I’m not usually a critic of the present Pope. For the most part, Papa Francisco has modelled the way of Jesus far more clearly than any other pope in my lifetime. But I think even he fell into this trap a bit in the past fortnight. After his historic meeting with the Patriarch of the Russian Orthodox Church, they issued a joint statement that included a “defence” of the church’s traditional understanding of marriage. While the statement didn’t explicitly condemn anyone, it said that “marriage … between a man and a woman” “ is a path of holiness” and “a school of love and faithfulness”, and it went on to express “regret that other forms of cohabitation have been placed on the same level as this union”. In the current climate of world-wide debate about same-sex marriage, it is impossible to hear that and not hear it as a rallying cry to unite the faithful against a perceived unholy scourge that threatens to undermine love and faithfulness. And the trouble is that when you can find ways of expressing it that only talk about what you are defending and manage to avoid naming or acknowledging those you are defending it against, you can easily dupe yourself into thinking that you have not attacked anyone, that you have not created any victims. But you have. Just because you don’t see them or name them or feel their pain doesn’t mean they don’t suffer by what you have said or done. And notice how this happened in a context of seeking a new unity for two previously divided churches. Nothing unites like shifting your focus to a common enemy.

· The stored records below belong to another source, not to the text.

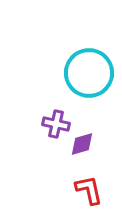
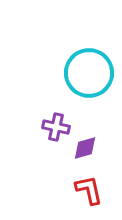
purple cross: moved 3 px down
purple diamond: moved 3 px right, 4 px down
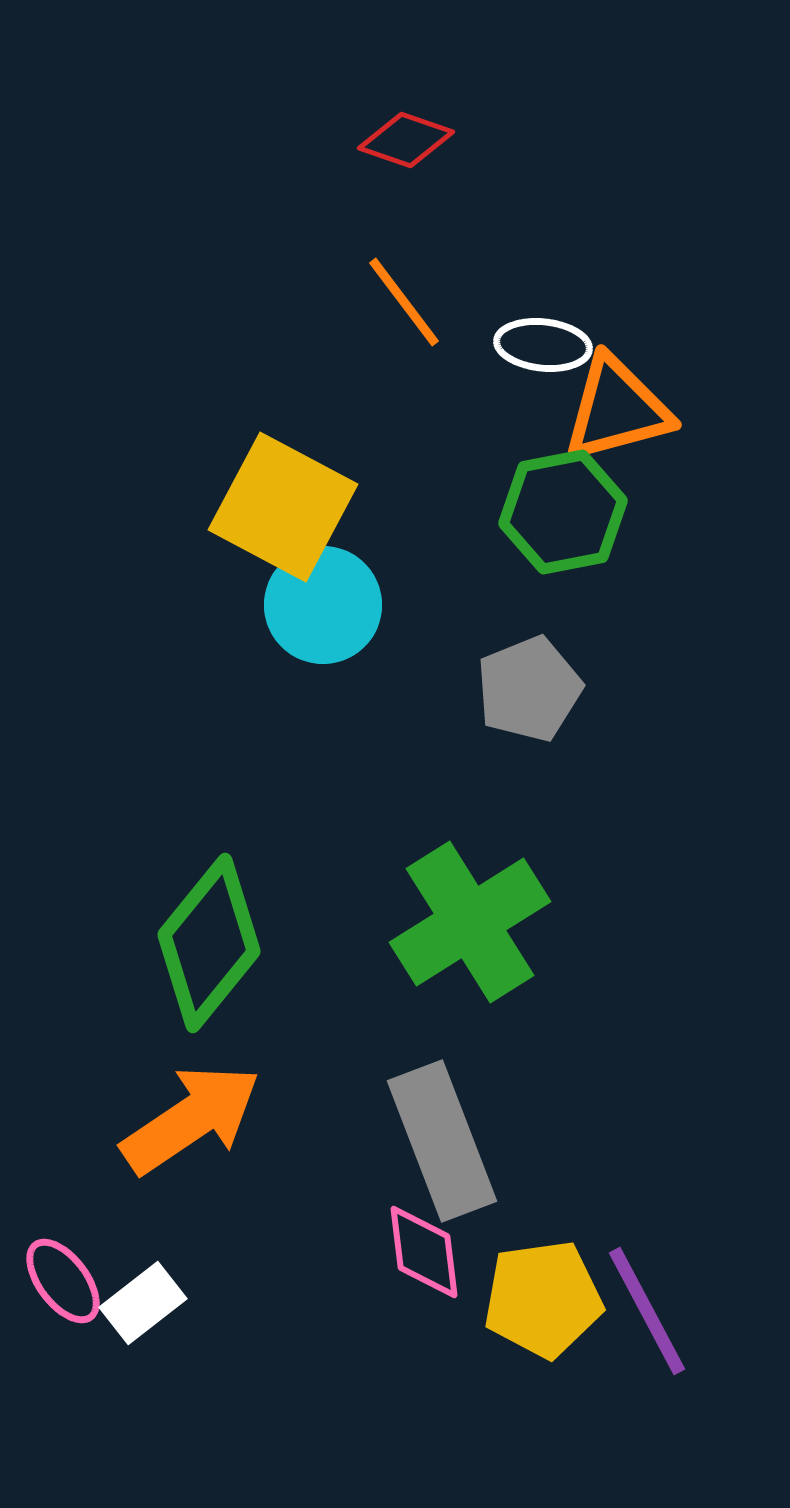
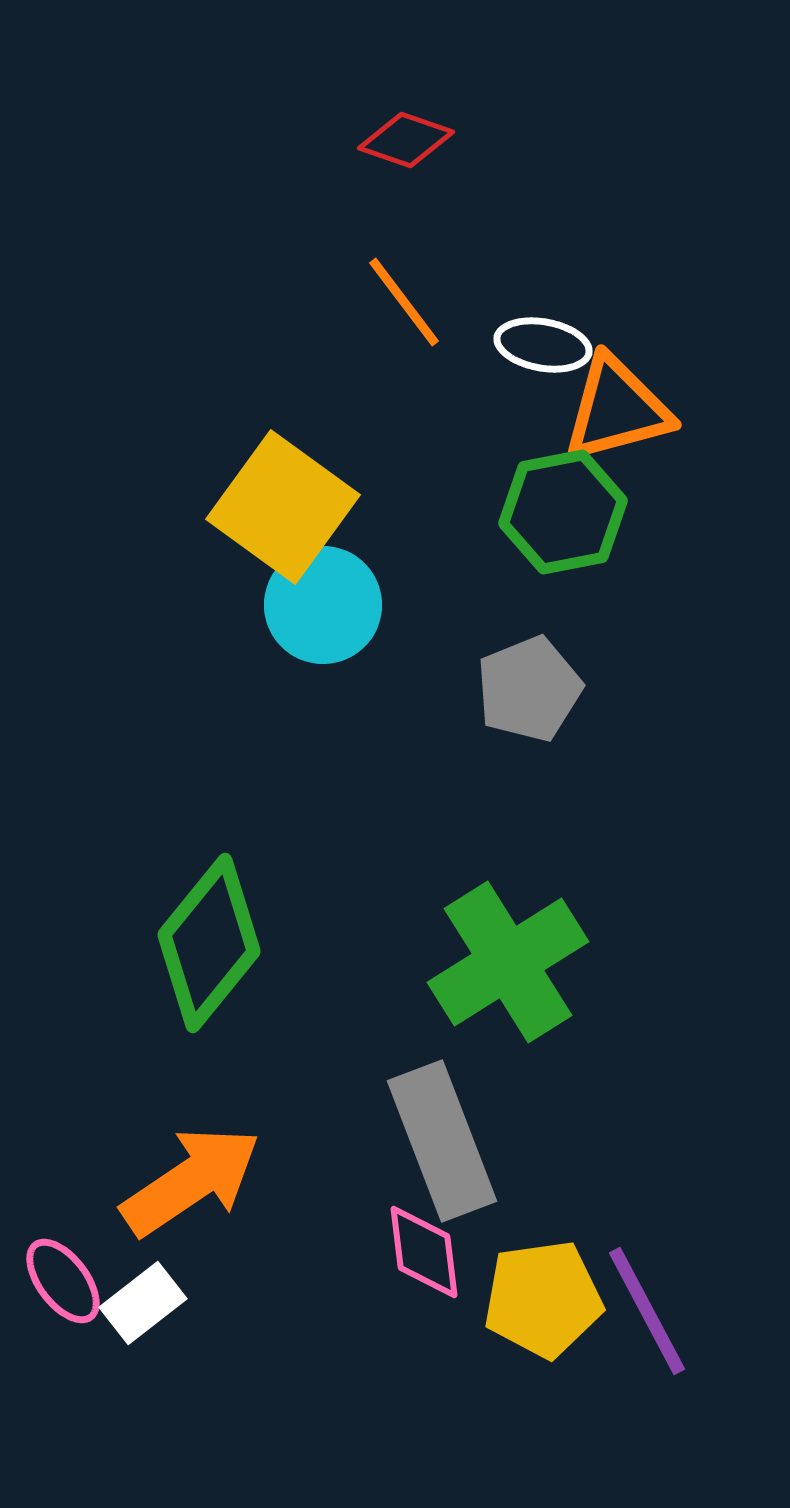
white ellipse: rotated 4 degrees clockwise
yellow square: rotated 8 degrees clockwise
green cross: moved 38 px right, 40 px down
orange arrow: moved 62 px down
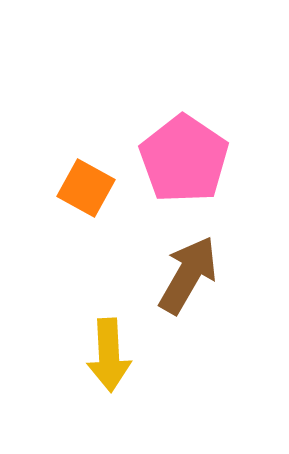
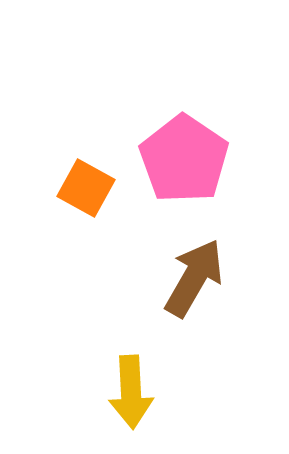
brown arrow: moved 6 px right, 3 px down
yellow arrow: moved 22 px right, 37 px down
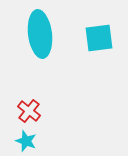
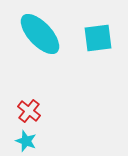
cyan ellipse: rotated 36 degrees counterclockwise
cyan square: moved 1 px left
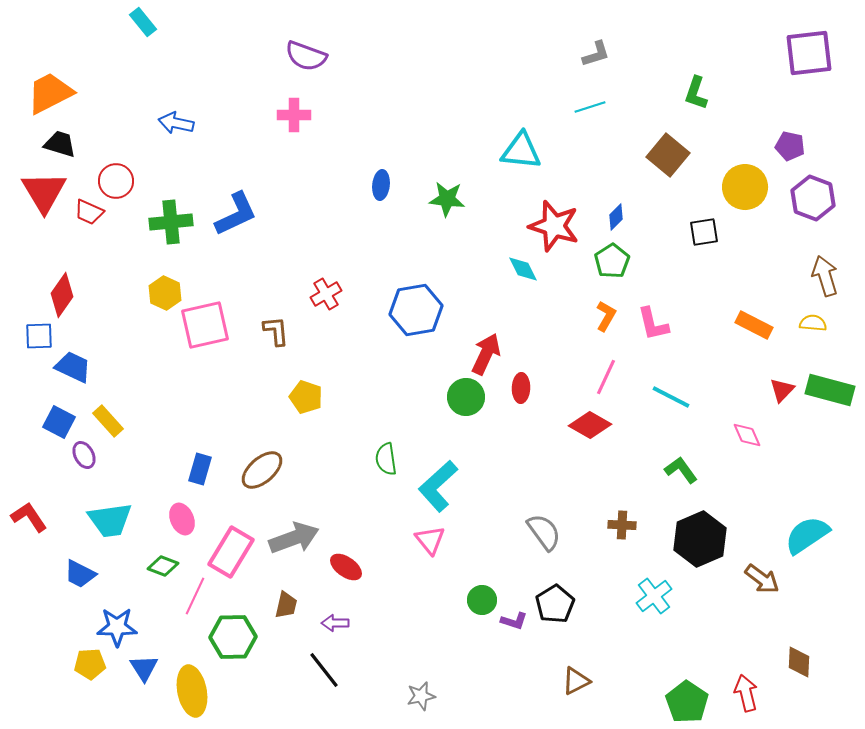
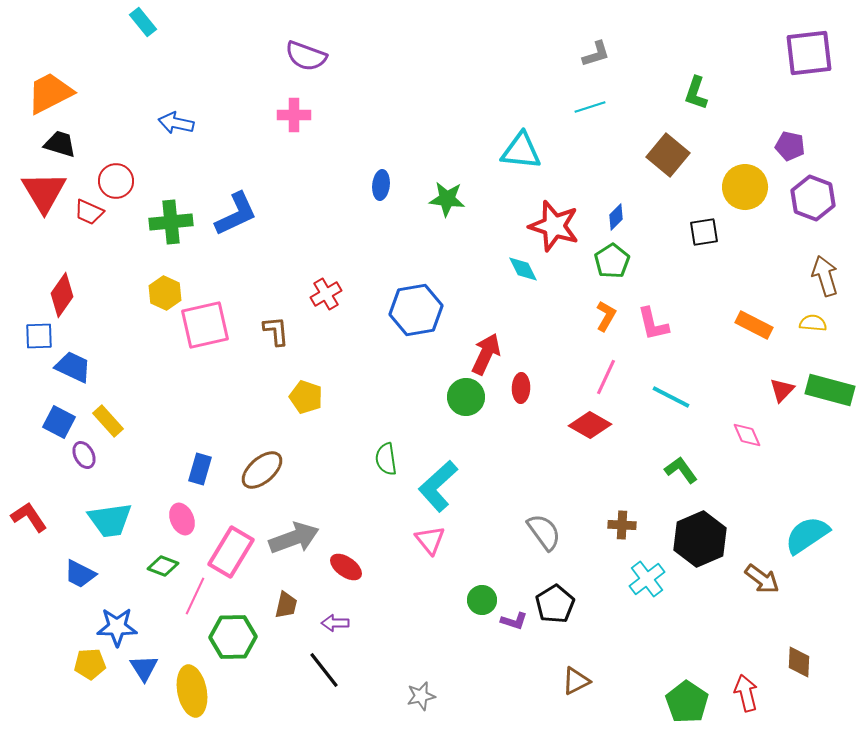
cyan cross at (654, 596): moved 7 px left, 17 px up
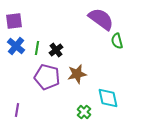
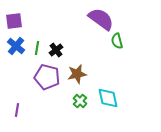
green cross: moved 4 px left, 11 px up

Luke’s gospel tells us that when Herod and Pilate joined forces in the plot against Jesus, they “became friends; whereas before this they had been enemies.” (Luke 23:12) But when the fox is on the prowl, and the crowds gather to cheer him on, Jesus consistently takes the role of the mother hen, gathering the victims and exposing his breast and saying “You’ll have to take me first.”

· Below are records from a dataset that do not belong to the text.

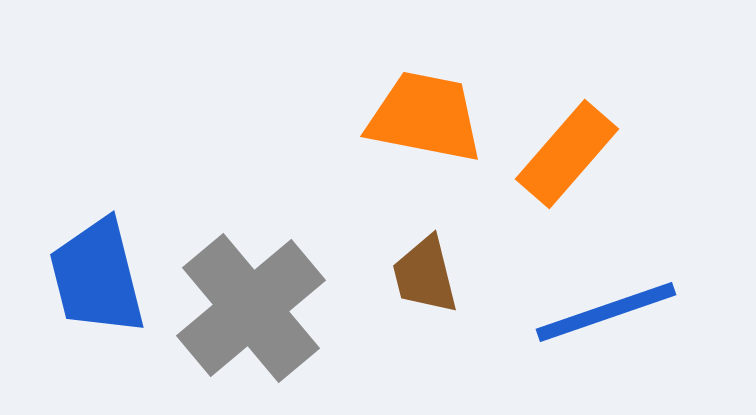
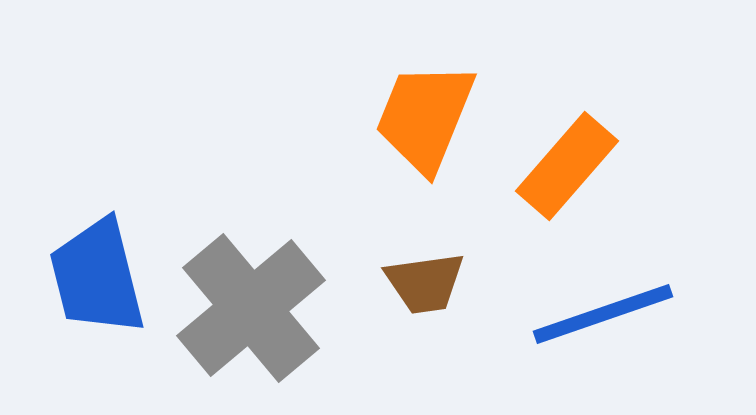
orange trapezoid: rotated 79 degrees counterclockwise
orange rectangle: moved 12 px down
brown trapezoid: moved 8 px down; rotated 84 degrees counterclockwise
blue line: moved 3 px left, 2 px down
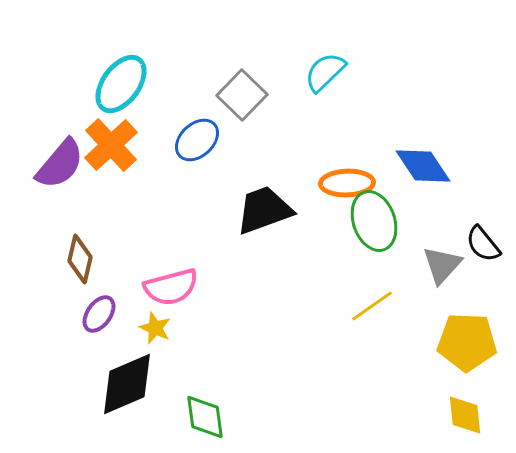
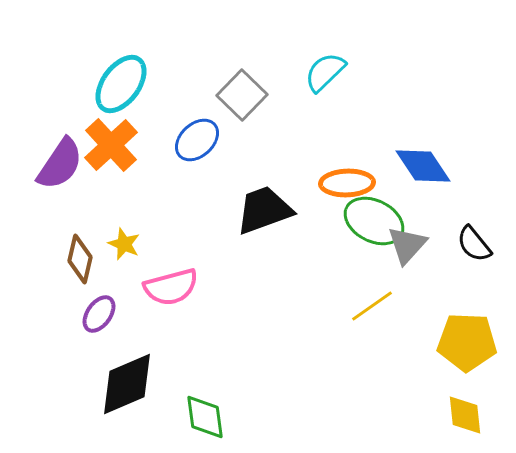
purple semicircle: rotated 6 degrees counterclockwise
green ellipse: rotated 44 degrees counterclockwise
black semicircle: moved 9 px left
gray triangle: moved 35 px left, 20 px up
yellow star: moved 31 px left, 84 px up
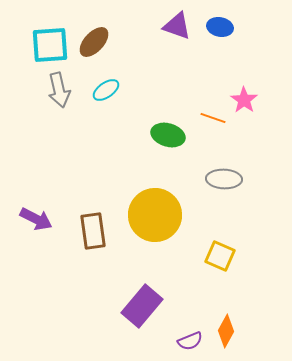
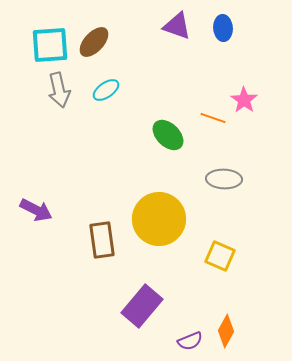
blue ellipse: moved 3 px right, 1 px down; rotated 75 degrees clockwise
green ellipse: rotated 28 degrees clockwise
yellow circle: moved 4 px right, 4 px down
purple arrow: moved 9 px up
brown rectangle: moved 9 px right, 9 px down
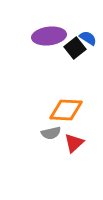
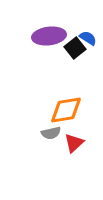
orange diamond: rotated 12 degrees counterclockwise
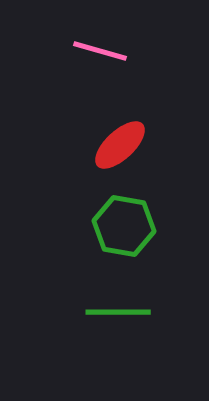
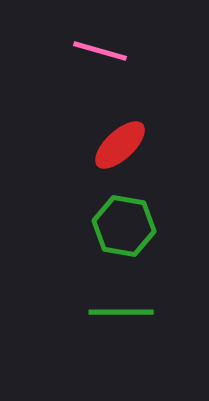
green line: moved 3 px right
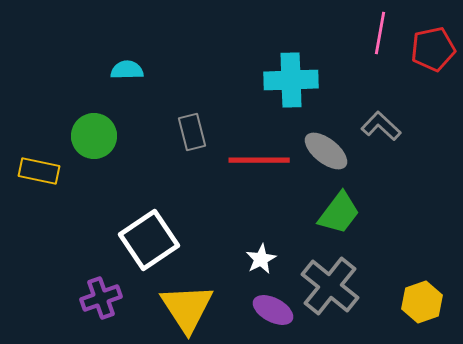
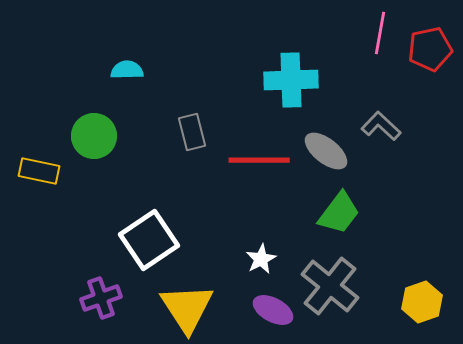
red pentagon: moved 3 px left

I have no doubt that Jesus would be the first to want to gather the three great divided branches of his church – Catholicism, Orthodoxy and Protestantism – and reconcile them to one another, but Jesus will not do that in the way the world usually unites itself, by rallying them for a crusade against a common enemy. Jesus longs to gather them under weak and fragile wings in the place of vulnerability, in the place of solidarity with all who are rejected as unholy, unwelcome, unworthy, and therefore the enemies of all that is “decent and good”.

“Jerusalem, Jerusalem, city that kills the prophets and stones those who are sent to it! How often have I desired to gather your children together as a hen gathers her brood under her wings, but you were not willing!” Can you hear the lament, the tears, the depths of grief over those who Jesus loves and yearns to gather, but who refuse to go where he goes and follow where he leads. Perhaps only those of you who have watched helplessly as a loved one has plunged off down a path of self-destruction can really feel the depths of what Jesus is feeling here. However much you long to wrap your arms protectively around your loved one, and save them from the hell that they are creating for themselves, you can’t make them accept your love or change their course. You can only, like Jesus, keep opening your arms and calling their name and weeping and praying.

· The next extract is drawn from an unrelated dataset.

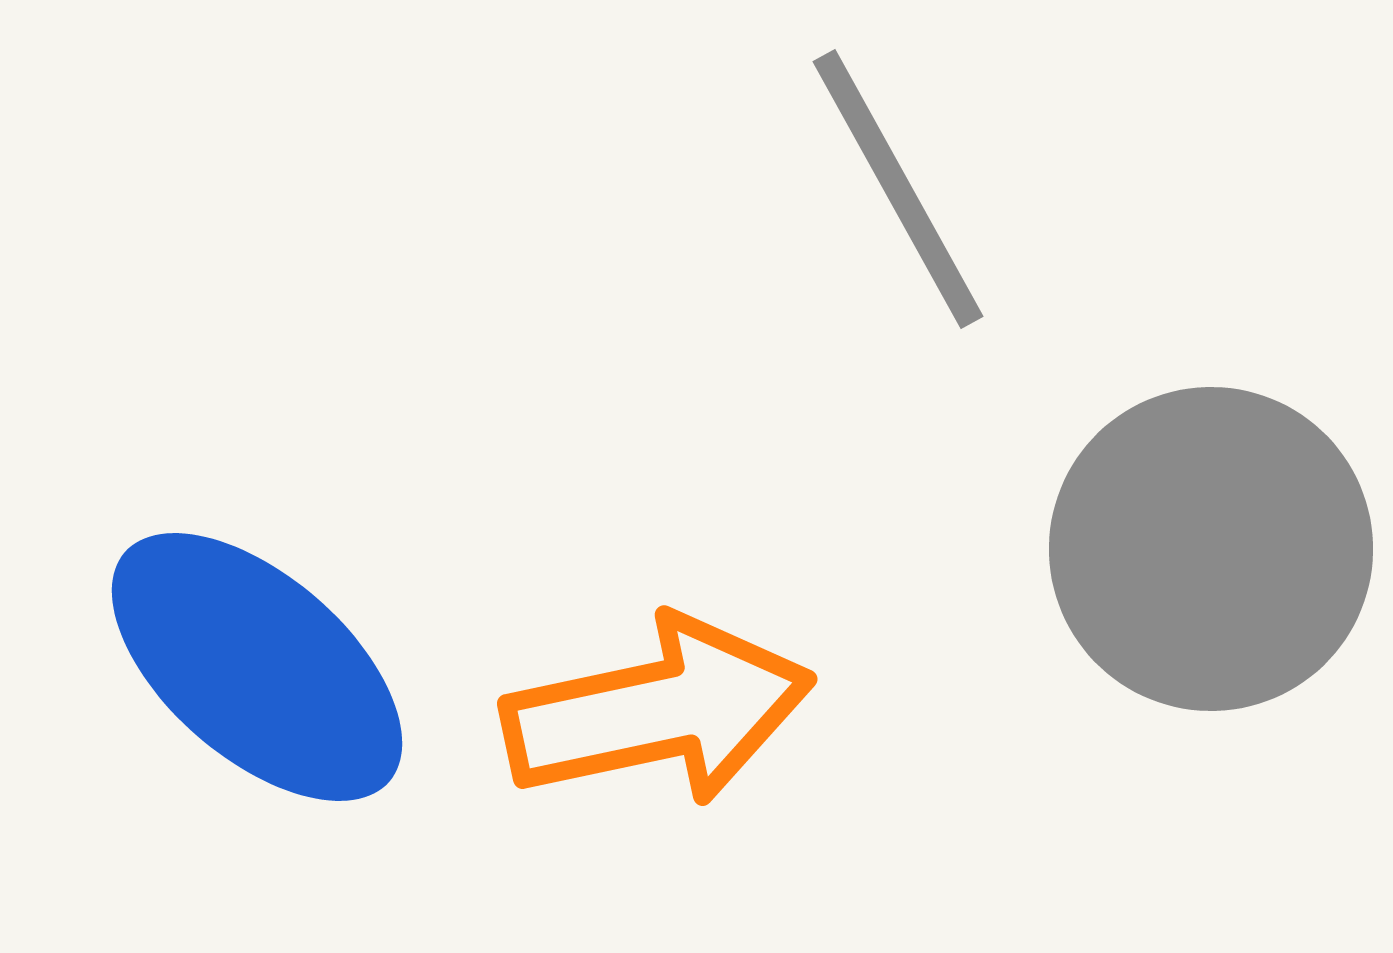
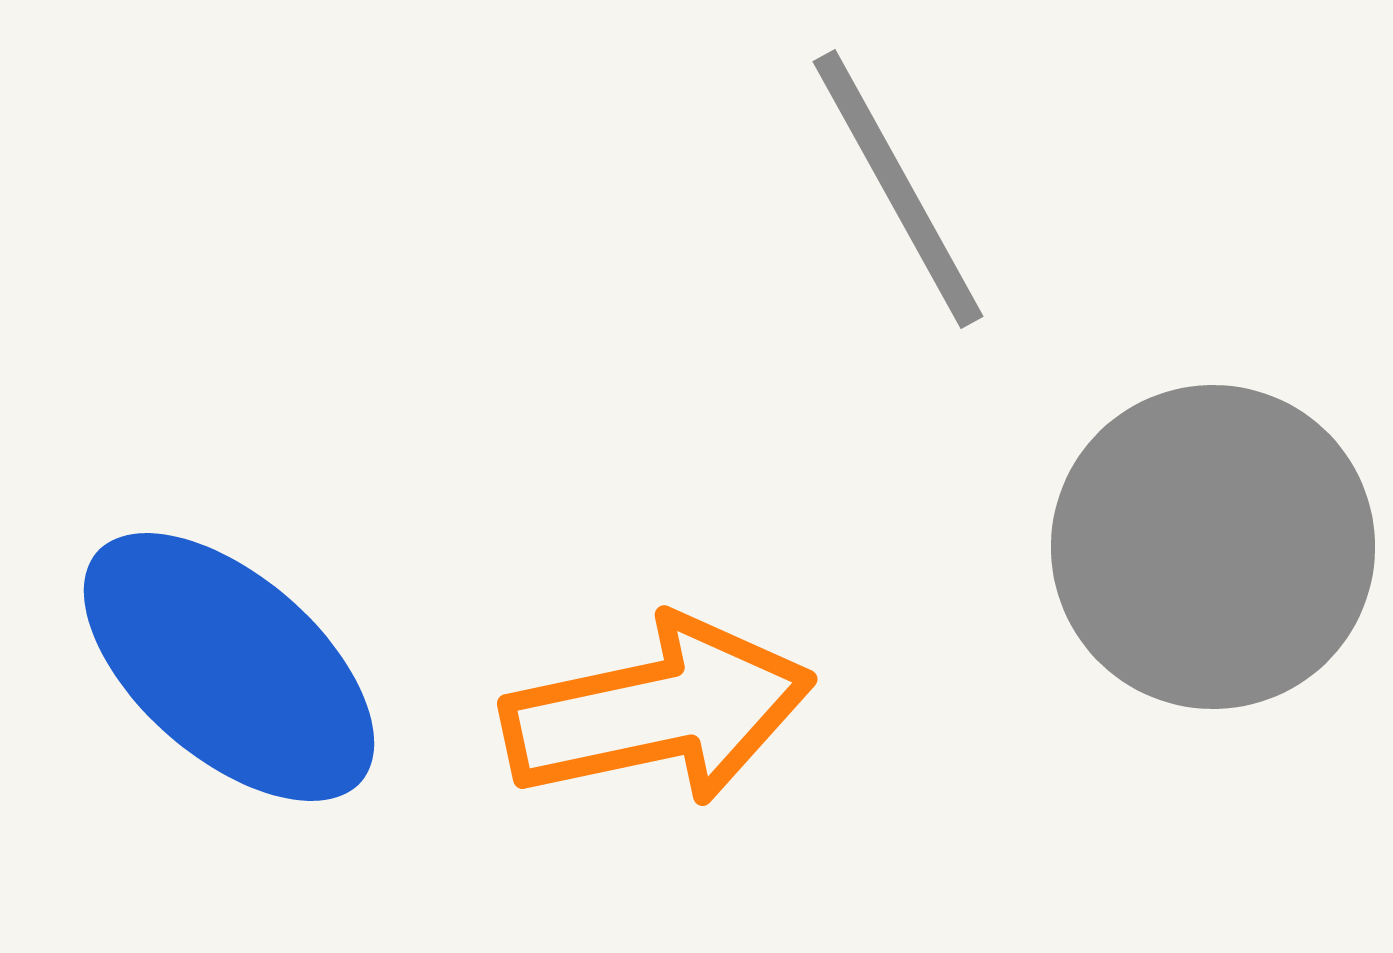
gray circle: moved 2 px right, 2 px up
blue ellipse: moved 28 px left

Jesus won’t force you or me or Donald Trump or Papa Francisco to follow him to the new gathering place on the pathway of defenceless and vulnerable love. But in his heart-breaking, aching desire to gather you into his loving arms, he won’t stop calling you either, and in this season of Lent, that call comes right to the front. He won’t stop calling you and he won’t stop weeping and crying out in grief, “Jerusalem, Jerusalem, city that kills the prophets and stones those who are sent to it! How often have I desired to gather your children together as a hen gathers her brood under her wings. Will you be willing? Even now, will you be willing?”